こんにちは。
北海道札幌市の介護と子育ての同時進行・ダブルケア支援研究者の野嶋成美です。
昨日は、2ヶ月に一度開催されている『サポーターのためのグリーフを学ぶ会』に参加してきました。
今回のテーマは「ペットの死はなぜ辛いのか ― ペットロスとの向き合い方」。
ペットロスになるほど、人とペットの関係がどれほど深いのかをもっと知りたくて参加しました。
続いて、葬送を考える市民の会の代表理事でペットのボランティアもされている澤さんが、当事者の立場から語ってくださいました。
「ペットは高齢になっても、かわいい幼児のような存在。
だからペットロスは、幼い子どもを亡くした悲嘆に近いのです」
この言葉に、ハッとしました。
思えばペットは自分の話を黙って聞いてくれる相棒であり、絶対的に守らなければならない存在。
いつも癒してくれて、そして、どんなときも無条件に愛してくれる存在。
それを失ったときの喪失感は、計り知れないのではないでしょうか。
私自身も猫を飼っていたことがあり、看取った経験があります。
けれども正直、「ペットロス」という気持ちがよくわかりませんでした。
ですが、この言葉を聞いて、ようやく理解できた気がしました。
また、澤さんが語られた体験談は、事実だけに胸に響くものがありました。
さらに、「ペットロスへのケアの方法」もとても印象的でした。
イラストや言葉にご自身が励まされたこと、
そして、リアルな羊毛フェルト作品によって、少しずつ癒されていった方のお話などもありました。

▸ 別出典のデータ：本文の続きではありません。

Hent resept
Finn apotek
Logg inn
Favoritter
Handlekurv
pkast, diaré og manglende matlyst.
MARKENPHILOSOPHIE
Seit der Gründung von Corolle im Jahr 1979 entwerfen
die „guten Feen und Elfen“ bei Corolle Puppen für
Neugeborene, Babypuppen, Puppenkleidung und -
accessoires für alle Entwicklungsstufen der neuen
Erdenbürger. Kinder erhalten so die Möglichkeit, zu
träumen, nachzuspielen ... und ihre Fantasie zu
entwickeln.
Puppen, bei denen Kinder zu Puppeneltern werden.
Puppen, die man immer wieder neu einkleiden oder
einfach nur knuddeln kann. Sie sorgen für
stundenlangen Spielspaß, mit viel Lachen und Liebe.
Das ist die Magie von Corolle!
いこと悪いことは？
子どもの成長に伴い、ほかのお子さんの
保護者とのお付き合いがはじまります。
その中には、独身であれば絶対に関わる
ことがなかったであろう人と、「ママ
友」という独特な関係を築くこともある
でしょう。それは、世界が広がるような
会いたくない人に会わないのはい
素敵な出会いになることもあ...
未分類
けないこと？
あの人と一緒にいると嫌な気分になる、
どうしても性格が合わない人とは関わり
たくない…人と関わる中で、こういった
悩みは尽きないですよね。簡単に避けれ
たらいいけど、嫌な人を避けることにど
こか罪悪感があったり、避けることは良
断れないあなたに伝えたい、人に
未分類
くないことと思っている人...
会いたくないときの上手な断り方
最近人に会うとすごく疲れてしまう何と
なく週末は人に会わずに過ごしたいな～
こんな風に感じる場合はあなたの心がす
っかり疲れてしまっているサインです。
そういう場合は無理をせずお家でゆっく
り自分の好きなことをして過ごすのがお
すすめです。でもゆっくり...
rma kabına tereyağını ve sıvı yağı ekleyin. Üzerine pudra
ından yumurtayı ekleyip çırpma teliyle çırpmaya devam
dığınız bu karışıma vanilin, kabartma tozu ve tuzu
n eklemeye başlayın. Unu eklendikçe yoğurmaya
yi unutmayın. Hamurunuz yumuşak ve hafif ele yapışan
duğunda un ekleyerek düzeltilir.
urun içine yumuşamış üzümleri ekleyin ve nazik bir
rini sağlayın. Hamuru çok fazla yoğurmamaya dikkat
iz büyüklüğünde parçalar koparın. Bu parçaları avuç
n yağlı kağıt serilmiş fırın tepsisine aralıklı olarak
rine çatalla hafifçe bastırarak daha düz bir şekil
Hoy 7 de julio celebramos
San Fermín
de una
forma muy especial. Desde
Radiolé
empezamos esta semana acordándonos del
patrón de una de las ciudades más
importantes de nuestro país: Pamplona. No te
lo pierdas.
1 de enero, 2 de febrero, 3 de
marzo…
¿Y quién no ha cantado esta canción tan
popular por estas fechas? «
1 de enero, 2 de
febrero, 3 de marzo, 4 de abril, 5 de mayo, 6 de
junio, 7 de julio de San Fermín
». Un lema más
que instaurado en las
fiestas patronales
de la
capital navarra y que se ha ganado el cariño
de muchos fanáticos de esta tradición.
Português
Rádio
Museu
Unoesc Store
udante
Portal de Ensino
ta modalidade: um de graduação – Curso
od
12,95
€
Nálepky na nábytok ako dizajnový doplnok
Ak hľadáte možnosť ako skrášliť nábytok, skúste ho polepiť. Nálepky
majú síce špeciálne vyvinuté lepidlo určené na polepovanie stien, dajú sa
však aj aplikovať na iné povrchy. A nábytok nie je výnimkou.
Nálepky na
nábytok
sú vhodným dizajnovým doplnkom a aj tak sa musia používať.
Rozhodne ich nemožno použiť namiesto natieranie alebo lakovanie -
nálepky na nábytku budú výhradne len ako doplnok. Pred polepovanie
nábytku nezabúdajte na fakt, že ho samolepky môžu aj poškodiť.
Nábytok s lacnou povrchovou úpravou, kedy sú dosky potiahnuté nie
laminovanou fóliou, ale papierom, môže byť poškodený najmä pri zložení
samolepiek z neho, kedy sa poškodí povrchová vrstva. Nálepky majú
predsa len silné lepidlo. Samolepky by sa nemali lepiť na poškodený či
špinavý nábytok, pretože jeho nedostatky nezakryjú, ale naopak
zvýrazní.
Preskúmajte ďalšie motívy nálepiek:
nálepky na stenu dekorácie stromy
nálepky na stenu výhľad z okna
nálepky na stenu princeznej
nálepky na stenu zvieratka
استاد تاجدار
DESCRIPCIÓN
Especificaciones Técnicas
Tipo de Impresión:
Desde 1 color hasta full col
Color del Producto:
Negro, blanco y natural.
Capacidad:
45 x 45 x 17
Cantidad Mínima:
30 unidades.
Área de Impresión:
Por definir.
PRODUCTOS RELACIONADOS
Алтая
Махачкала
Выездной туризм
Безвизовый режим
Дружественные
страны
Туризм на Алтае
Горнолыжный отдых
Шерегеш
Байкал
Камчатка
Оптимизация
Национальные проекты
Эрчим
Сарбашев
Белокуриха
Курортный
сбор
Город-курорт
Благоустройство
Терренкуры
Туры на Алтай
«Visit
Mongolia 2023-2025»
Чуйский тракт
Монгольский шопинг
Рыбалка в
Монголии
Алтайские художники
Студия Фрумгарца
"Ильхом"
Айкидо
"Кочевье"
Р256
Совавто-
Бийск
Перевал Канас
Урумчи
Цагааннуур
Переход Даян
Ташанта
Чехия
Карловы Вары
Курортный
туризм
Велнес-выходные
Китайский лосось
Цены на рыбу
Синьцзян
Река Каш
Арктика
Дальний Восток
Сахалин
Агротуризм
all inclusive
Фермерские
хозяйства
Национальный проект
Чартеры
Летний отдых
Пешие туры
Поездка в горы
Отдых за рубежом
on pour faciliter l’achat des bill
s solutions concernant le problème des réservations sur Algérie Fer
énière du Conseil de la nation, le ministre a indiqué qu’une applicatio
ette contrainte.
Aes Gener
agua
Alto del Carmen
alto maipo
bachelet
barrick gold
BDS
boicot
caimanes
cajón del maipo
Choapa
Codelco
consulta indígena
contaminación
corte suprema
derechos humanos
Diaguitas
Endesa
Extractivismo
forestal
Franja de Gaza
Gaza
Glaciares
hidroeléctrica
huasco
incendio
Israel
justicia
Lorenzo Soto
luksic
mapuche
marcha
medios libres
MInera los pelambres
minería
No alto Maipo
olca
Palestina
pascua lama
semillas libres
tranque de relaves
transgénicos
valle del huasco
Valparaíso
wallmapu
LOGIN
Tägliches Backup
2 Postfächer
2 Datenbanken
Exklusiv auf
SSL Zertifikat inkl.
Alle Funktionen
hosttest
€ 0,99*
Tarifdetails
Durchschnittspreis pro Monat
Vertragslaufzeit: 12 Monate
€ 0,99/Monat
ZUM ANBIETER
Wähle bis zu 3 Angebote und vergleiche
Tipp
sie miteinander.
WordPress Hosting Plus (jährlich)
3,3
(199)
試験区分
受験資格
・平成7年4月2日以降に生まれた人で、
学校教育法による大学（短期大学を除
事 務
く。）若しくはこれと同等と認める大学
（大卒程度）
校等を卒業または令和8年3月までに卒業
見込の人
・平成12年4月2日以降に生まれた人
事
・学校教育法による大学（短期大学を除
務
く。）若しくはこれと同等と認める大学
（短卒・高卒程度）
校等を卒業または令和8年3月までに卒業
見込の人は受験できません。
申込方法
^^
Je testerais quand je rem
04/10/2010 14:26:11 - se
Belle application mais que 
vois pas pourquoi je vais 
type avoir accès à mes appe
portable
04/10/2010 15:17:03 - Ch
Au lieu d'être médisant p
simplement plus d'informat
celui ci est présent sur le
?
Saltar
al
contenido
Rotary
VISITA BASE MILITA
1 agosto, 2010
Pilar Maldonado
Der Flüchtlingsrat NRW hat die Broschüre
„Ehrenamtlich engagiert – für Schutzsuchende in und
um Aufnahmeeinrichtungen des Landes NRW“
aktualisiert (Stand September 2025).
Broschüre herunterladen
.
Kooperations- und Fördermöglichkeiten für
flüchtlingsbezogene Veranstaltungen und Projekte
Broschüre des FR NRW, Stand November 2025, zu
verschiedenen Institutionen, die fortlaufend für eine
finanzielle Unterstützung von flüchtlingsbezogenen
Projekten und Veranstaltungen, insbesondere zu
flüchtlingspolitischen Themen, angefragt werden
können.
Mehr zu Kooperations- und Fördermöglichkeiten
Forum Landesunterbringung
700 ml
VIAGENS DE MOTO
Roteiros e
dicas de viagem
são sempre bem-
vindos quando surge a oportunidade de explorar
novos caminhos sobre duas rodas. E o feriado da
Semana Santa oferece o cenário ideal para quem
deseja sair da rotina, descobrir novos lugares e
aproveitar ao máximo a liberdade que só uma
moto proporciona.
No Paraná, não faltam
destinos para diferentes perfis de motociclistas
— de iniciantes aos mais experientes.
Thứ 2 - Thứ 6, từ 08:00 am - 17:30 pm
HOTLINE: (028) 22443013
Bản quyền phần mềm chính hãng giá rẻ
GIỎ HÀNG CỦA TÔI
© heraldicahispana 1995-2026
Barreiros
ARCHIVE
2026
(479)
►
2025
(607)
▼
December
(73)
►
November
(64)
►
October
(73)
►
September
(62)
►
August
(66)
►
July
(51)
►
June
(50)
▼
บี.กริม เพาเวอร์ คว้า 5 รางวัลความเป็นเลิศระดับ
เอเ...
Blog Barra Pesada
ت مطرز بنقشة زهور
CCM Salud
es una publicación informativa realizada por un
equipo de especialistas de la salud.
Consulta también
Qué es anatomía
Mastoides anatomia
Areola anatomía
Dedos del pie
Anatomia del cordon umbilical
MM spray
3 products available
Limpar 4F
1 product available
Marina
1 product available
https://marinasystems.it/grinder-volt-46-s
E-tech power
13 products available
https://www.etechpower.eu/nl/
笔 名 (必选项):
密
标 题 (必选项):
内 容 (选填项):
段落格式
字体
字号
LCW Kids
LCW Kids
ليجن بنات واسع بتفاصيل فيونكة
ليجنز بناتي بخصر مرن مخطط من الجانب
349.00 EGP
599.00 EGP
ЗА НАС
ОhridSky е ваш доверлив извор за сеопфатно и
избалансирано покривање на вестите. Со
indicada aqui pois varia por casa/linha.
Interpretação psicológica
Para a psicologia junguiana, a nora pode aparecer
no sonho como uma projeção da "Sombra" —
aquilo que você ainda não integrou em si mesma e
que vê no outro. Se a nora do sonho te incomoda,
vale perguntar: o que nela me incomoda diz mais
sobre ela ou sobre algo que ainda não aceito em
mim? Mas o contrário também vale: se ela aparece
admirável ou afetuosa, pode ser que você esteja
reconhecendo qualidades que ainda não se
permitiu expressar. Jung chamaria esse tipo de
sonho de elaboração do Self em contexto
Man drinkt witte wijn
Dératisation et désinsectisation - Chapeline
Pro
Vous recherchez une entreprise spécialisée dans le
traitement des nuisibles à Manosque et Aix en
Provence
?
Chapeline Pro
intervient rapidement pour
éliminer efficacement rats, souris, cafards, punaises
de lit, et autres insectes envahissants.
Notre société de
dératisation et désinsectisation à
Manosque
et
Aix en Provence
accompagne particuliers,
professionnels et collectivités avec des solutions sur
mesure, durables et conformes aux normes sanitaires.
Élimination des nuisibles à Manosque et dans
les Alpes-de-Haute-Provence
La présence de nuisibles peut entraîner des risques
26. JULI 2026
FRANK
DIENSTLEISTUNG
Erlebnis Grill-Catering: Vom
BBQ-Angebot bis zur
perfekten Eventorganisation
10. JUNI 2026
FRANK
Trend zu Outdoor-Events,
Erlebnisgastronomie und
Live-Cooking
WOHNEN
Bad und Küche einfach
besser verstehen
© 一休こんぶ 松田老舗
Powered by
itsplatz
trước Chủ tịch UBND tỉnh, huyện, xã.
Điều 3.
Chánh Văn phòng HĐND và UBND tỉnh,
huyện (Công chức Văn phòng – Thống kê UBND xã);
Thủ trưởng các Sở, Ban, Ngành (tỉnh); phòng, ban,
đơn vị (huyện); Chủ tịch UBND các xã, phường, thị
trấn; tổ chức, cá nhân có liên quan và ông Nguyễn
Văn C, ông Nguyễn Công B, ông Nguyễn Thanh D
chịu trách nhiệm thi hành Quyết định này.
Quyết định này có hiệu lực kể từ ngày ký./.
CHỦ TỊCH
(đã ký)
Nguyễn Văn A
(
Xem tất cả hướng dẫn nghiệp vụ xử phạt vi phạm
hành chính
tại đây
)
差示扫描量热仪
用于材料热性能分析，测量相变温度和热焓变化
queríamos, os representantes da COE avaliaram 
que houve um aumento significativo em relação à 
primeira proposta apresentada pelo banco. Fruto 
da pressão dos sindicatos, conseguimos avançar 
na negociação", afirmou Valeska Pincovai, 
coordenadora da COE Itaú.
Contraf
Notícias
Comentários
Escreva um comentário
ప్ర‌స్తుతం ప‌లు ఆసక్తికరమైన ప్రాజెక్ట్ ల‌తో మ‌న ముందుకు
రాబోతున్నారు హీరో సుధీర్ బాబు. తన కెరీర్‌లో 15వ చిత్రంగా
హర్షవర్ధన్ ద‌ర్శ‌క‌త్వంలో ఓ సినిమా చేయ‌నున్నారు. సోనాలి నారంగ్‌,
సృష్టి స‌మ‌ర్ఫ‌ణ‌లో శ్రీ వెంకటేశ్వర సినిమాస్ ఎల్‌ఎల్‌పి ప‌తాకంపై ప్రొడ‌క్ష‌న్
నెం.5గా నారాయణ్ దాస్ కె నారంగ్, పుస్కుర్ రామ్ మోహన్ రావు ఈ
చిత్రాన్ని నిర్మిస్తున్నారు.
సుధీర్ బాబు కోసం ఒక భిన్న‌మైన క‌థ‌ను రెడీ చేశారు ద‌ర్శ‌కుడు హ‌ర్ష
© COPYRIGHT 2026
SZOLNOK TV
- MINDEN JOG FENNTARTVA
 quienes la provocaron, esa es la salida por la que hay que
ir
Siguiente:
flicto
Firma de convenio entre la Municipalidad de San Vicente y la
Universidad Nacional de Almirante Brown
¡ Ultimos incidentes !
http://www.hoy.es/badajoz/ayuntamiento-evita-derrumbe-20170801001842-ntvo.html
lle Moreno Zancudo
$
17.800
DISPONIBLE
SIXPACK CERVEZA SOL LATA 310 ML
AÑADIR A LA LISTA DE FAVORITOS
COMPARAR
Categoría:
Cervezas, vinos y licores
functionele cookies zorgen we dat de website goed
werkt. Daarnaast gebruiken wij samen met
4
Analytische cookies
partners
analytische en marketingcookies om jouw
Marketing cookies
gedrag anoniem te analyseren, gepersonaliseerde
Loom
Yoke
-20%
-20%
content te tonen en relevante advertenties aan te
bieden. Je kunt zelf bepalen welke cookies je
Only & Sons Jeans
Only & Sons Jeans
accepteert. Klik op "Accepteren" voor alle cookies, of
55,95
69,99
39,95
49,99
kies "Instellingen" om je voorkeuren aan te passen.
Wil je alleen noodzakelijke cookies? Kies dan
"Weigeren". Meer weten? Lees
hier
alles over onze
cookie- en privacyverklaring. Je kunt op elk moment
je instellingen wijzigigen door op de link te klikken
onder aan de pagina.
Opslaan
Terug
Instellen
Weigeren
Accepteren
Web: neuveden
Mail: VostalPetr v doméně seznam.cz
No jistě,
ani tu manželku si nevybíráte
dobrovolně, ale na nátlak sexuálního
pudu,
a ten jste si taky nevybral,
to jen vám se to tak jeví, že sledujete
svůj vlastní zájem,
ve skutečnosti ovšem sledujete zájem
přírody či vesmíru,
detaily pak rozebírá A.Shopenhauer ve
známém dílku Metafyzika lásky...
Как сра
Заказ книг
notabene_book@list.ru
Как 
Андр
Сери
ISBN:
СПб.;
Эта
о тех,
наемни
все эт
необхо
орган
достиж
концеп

澤さんは、亡くなったペットの写真をもとに、イラストを描いたり、羊毛フェルトでリアルに再現されています。
会場に飾られていた羊毛フェルトを実際に見ましたが、まるで写真そのまま。
触れると羊毛の温もりが伝わってきて、心まで癒されるようでした。
必要な方がいらしたら、下記のサイトで販売されているそうなので、ぜひのぞいてみてくださいね。
櫻井先生の理論と澤さんの実体験が重なったことで、理解が一層深まりました。
ペット葬の事例、海外の事情、宗教観、価値観、自己愛の話など、どれも深く、学びの多い時間でした。
そのあとの交流会も温かく、充実したひとときでした。
ペットも、まぎれもなく家族の大切な一員です。
そして、ペットの介護が他のケアと重なれば、それもまた「ダブルケア」。
けれど、まだ社会では充分に理解されていない現実もあります。
今回の学びを、今後のダブルケアとグリーフの発信にしっかり活かしていきたいと思います。
【今日のひと言】
「ペットは家族同然」ーーその言葉の重みを実感した学ぶ会でした。